I hate it when my mind is stuck in overthoughts. I bet you’re thinking, why don’t you stop but it is not that easy to get my mind out of my head. I know. I’m whining again but I’m leaving it just on the page. You don’t have to listen/read. It helps me to splash it out and not let things swirl around in my head. It can be very exhausting. It takes all my energy and I get nothing done. I haven’t been meditating the last while. Let this time here be my morning meditation.
The morning has progressed into afternoon. My overthinking would not let the words flow. I moved on to the next best thing – doing my draw/watercolour for #the100dayproject. It worked. My pen and paint brush flowed effortlessly. I felt soothed and smoothed with a painting to show. When one thing doesn’t work, don’t stay stuck. Don’t try think it out, move on and try something different.

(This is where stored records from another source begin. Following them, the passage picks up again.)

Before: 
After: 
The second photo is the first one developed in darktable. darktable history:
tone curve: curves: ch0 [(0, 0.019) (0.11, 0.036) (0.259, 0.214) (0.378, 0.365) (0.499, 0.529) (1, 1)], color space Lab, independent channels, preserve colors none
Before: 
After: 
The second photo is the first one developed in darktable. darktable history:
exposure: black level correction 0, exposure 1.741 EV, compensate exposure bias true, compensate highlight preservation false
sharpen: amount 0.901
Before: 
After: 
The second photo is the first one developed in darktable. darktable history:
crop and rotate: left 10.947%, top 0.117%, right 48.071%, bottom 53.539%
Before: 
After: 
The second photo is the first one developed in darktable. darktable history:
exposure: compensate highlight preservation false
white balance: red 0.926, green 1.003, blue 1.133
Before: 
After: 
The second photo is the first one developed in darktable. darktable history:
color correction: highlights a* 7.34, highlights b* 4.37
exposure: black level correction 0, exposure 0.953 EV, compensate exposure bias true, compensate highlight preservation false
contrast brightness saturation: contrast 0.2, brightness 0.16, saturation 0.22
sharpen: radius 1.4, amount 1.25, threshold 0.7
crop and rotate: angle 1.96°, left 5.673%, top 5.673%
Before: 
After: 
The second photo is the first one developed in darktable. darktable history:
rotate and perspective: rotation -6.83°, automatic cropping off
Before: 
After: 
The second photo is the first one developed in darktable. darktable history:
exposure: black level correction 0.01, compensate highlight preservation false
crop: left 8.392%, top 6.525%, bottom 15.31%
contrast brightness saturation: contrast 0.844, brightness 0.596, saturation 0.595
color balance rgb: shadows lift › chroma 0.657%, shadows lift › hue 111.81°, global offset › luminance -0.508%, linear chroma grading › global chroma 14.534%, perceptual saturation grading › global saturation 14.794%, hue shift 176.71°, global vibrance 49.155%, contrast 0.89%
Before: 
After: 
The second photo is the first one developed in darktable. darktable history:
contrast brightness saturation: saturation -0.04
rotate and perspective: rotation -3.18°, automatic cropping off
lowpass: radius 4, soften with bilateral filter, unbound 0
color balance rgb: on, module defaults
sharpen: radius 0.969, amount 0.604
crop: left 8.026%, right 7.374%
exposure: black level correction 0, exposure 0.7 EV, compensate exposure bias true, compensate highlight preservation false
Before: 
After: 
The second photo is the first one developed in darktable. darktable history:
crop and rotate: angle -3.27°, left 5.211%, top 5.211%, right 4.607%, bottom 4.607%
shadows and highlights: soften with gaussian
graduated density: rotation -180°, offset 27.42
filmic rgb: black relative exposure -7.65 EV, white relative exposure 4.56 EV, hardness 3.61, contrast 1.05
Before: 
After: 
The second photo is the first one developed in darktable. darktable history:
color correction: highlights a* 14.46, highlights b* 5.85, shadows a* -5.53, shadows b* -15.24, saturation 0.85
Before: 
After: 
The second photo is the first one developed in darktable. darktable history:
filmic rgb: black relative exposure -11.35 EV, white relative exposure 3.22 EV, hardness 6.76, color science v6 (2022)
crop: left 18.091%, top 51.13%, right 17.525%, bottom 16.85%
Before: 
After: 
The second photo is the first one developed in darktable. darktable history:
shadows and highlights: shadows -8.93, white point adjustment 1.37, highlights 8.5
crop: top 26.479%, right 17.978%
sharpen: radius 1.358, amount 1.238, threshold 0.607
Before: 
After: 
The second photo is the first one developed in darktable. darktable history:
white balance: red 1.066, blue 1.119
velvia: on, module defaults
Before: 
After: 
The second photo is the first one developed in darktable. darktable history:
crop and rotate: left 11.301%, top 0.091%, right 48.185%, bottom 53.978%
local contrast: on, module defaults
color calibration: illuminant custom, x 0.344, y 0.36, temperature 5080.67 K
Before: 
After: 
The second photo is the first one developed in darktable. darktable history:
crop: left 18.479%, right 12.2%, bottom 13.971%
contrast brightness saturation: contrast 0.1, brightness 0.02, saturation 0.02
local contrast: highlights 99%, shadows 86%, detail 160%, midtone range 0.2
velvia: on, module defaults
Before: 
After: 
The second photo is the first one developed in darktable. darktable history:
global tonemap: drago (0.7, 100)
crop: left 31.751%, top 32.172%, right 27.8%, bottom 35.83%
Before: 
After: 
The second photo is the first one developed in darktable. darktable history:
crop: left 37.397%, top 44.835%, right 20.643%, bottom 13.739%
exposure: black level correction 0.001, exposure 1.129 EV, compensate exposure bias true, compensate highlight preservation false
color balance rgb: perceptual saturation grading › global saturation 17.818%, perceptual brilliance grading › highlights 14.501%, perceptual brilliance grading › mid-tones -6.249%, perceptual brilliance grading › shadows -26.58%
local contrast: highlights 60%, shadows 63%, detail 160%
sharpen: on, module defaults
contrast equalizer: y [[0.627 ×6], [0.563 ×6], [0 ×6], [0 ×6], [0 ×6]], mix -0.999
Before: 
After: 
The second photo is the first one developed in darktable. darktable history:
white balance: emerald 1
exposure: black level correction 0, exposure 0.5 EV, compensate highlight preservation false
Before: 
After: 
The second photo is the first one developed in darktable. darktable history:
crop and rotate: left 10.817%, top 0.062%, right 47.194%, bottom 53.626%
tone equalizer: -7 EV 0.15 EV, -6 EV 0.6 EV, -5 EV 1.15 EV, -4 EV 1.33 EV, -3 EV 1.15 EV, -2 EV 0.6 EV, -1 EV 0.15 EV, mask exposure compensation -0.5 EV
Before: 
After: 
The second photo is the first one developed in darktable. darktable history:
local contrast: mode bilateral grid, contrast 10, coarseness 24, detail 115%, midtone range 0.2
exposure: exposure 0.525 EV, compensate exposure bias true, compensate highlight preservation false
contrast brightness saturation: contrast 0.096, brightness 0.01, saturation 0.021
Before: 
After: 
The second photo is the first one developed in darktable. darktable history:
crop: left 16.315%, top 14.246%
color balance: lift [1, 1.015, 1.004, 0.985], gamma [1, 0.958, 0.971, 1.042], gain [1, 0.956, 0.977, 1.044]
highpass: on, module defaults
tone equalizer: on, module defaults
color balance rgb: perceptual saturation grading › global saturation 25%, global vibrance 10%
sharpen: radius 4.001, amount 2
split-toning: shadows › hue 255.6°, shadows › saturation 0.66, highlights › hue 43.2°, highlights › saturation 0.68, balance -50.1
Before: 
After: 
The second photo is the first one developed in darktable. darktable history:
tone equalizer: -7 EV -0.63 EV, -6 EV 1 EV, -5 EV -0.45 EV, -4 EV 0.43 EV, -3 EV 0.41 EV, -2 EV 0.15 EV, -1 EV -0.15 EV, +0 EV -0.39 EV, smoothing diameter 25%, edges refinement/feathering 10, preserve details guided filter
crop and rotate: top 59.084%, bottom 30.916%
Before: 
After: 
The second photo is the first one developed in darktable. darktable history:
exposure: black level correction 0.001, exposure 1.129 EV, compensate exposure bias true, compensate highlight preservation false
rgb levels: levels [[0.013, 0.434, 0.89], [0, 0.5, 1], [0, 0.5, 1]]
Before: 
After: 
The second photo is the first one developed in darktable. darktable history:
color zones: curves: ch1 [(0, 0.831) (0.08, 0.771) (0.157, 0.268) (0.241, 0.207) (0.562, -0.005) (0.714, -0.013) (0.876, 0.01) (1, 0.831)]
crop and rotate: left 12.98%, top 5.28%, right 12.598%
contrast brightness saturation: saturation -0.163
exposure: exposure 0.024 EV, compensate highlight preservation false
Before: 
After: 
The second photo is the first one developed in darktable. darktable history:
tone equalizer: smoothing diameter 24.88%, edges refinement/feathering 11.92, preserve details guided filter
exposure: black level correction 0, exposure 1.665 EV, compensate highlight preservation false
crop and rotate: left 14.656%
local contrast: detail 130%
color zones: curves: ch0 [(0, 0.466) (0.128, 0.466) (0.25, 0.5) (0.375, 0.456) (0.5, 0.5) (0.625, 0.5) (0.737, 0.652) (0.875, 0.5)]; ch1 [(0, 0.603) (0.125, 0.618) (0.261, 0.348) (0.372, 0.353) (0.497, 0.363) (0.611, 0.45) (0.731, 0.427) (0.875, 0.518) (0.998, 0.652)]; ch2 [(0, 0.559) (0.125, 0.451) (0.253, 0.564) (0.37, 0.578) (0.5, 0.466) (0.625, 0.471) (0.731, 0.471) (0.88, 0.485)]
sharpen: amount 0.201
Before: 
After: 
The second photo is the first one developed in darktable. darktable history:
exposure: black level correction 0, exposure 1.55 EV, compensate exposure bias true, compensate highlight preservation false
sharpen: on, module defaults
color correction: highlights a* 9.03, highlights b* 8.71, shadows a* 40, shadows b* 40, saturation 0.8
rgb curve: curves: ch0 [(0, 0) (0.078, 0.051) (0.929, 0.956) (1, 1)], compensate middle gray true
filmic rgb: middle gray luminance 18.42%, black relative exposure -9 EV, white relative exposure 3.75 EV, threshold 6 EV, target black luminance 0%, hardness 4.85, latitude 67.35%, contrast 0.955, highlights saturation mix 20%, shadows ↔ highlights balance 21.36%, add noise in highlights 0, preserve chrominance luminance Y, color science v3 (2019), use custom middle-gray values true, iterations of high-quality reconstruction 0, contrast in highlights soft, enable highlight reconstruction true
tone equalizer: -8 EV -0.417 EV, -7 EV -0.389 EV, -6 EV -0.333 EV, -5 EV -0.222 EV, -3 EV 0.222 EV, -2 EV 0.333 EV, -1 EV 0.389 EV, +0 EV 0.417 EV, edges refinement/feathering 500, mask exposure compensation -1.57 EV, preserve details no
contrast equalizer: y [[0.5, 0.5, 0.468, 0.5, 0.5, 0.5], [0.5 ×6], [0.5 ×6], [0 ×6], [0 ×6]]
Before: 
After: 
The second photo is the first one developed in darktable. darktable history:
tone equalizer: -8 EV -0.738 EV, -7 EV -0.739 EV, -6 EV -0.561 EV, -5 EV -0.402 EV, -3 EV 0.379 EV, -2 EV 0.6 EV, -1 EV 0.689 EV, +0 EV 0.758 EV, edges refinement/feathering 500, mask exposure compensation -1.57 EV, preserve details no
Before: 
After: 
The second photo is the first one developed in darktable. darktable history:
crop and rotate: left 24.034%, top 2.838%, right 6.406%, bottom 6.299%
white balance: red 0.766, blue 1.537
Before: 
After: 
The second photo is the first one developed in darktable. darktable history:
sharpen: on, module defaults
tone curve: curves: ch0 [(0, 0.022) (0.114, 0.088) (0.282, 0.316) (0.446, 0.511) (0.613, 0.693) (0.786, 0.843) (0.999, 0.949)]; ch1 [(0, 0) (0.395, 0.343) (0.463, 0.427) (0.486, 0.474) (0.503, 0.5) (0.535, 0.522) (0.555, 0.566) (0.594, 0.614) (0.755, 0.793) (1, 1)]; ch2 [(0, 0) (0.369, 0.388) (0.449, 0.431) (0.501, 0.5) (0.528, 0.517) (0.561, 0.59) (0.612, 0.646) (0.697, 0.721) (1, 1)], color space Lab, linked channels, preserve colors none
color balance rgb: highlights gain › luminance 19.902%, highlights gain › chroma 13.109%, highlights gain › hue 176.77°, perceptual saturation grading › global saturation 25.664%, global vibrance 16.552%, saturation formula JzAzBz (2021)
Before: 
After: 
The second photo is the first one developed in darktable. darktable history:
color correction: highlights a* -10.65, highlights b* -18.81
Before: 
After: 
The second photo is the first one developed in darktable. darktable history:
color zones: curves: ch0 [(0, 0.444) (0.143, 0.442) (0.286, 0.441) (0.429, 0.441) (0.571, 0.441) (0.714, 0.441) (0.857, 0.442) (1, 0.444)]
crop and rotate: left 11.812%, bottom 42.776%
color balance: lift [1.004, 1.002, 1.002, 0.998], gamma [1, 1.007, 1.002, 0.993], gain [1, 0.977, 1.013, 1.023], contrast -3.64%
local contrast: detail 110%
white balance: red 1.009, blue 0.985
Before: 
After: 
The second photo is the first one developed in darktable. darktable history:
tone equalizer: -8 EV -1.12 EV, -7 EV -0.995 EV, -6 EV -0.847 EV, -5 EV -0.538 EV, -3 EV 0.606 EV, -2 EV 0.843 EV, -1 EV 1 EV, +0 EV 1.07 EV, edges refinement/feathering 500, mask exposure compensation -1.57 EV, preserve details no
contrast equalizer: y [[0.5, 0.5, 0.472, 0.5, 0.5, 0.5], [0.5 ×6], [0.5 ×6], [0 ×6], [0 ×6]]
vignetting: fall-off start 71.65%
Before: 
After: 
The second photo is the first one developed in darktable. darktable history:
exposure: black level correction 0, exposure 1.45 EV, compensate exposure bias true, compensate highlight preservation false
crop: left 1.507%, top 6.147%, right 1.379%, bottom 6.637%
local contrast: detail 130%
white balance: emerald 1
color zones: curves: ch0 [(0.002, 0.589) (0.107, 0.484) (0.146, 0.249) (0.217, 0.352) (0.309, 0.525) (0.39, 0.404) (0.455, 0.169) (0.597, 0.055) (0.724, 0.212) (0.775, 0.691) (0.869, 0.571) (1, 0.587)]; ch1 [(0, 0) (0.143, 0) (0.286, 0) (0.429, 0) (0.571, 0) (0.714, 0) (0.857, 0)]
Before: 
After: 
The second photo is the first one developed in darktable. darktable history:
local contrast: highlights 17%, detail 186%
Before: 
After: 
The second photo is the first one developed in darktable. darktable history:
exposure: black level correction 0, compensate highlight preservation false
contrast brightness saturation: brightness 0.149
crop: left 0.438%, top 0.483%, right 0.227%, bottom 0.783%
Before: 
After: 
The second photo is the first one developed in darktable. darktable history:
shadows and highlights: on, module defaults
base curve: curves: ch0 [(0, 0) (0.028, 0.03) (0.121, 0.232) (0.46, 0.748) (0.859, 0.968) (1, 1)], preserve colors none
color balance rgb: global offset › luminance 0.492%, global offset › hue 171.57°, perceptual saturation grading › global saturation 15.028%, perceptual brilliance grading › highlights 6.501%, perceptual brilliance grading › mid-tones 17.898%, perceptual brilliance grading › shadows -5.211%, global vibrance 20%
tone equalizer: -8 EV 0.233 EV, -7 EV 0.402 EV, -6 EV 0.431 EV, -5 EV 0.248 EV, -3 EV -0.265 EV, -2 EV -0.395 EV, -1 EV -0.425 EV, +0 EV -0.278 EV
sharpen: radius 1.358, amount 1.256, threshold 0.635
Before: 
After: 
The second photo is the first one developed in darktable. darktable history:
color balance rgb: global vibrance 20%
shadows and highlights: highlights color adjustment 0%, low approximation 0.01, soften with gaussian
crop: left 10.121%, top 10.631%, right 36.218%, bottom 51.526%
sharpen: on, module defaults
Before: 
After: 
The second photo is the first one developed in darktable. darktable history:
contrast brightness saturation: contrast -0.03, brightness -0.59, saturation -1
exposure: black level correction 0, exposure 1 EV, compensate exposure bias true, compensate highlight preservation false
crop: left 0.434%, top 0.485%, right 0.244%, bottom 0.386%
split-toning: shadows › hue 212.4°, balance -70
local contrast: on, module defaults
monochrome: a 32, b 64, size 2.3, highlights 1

Now if only I can heed my own advice. Habits are hard to overcome. I must persevere and not give up because of a few failings. I must adopt the 1000 hour rule of practicing a new activity till it becomes a habit. Life is easier with good habits in tow. Life would be easier, too, if I don’t overthink and overdo. When I find myself pursuing everything and anything, to get to the bottom of things, to understand everything, anything and everyone…. it’s time to STOP. There’s nothing to figure out, to understand. There’s no answer to the whys of my thoughts.